Multiple iterations of a loop may be performed in parallel, using a technique called pipelining. Pipelining allows the next iteration of a loop to begin executing before completing the current iteration in parallel with the execution of the current iteration.

Examples of all three of these types are presented in this and subsequent chapters. First, however, let's review how software-to-hardware compilation is performed and how the compiler looks for the sort of parallelism just described.

Optimizer Operation

The basic operation of the Impulse optimizer (Stage Master) is to divide a C procedure into basic blocks and then assign each operation of each basic block to one or more stages. Figure 7-1 illustrates how one stage of the FIR filter example (presented in Chapters 5 and 6) represents multiple parallel operations.

Figure 7-1. During optimization, C statements are are divided into blocks and stages.
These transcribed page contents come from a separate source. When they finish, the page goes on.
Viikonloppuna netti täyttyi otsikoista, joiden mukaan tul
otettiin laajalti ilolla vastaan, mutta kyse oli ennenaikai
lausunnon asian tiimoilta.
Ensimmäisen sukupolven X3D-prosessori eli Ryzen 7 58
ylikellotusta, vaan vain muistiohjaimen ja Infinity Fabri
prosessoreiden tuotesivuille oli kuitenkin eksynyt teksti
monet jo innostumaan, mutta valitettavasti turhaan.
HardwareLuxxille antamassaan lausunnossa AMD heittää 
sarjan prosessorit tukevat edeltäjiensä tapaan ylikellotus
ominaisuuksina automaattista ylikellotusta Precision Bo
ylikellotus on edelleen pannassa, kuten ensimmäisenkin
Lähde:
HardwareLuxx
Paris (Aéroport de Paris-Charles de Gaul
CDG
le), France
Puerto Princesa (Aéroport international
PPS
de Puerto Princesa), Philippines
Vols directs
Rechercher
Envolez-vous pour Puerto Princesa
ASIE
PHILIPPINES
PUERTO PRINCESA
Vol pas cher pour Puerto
In general, each stage is performed in a single clock cycle in hardware. The exception is that if a particular stage is waiting for data from an external source (such as a stream or memory), that stage may stall for one or more clock cycles until the data arrives. Stages are performed one at a time and the generated hardware controller determines what stage is being performed and which stage should be performed next.

The optimizations performed include four basic passes. The first pass (optional and controlled by the UNROLL pragma) is to unroll inner loops and replicate their code blocks to create parallel structures. Next, a scheduling pass determines the minimum number of stepsor stagespossible to implement each basic block of statements. During this pass, each operation in a basic block is assigned a stage. All operations assigned to a given stage execute in parallel. A third optimization pass attempts to balance the delays of the individual stages. For each loop being pipelined (controlled by the PIPELINE pragma), a final pass analyzes resource constraints and interiteration dependencies to determine when and how much of the next iteration can begin in parallel with current iteration.
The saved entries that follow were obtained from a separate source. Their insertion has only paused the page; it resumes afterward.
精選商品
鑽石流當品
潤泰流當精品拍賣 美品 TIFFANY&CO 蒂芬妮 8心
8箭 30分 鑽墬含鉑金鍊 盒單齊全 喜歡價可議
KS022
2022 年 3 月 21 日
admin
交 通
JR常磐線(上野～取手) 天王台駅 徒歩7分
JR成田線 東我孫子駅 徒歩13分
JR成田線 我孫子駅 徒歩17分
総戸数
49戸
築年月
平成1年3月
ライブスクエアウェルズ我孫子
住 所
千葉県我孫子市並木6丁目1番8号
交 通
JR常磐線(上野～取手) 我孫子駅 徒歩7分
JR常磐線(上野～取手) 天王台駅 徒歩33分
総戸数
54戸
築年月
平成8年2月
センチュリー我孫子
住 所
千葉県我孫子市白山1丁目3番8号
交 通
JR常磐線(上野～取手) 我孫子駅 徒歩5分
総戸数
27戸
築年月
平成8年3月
Expression-Level Optimizations

The optimizer automatically parallelizes computations both within and across multiple expressions and statements. For example, in the following code:

 X = a + b + c; X = X << 2; Y = a - c;

the optimizer assigns the two additions of the first statement, the shift operation of the second statement, and the subtract operation of the third statement to a single stage.

Note that if many operations were to be chained together in this way within a single stage, the maximum clock speed could be seriously reduced. This is because each stage is to be performed in a single cycle, regardless of the amount of combinational logic required to implement the described operation. By using the StageDelay option in Impulse C, the programmer can control this by specifying the maximum delay (measured as an estimated number of gate delays) that the optimizer will allow in a single stage.

Optimization Within Basic Blocks

A basic block is a contiguous block of straight-line code with no intervening control statements such as if, while, and so on. For example, if the previous example were this instead:

 if (odd) {     x = a + b + c;     x = x << 2; } y = a - c;

the optimizer would generate one stage to perform (a + b + c) << 2 and a second stage to compute a - c.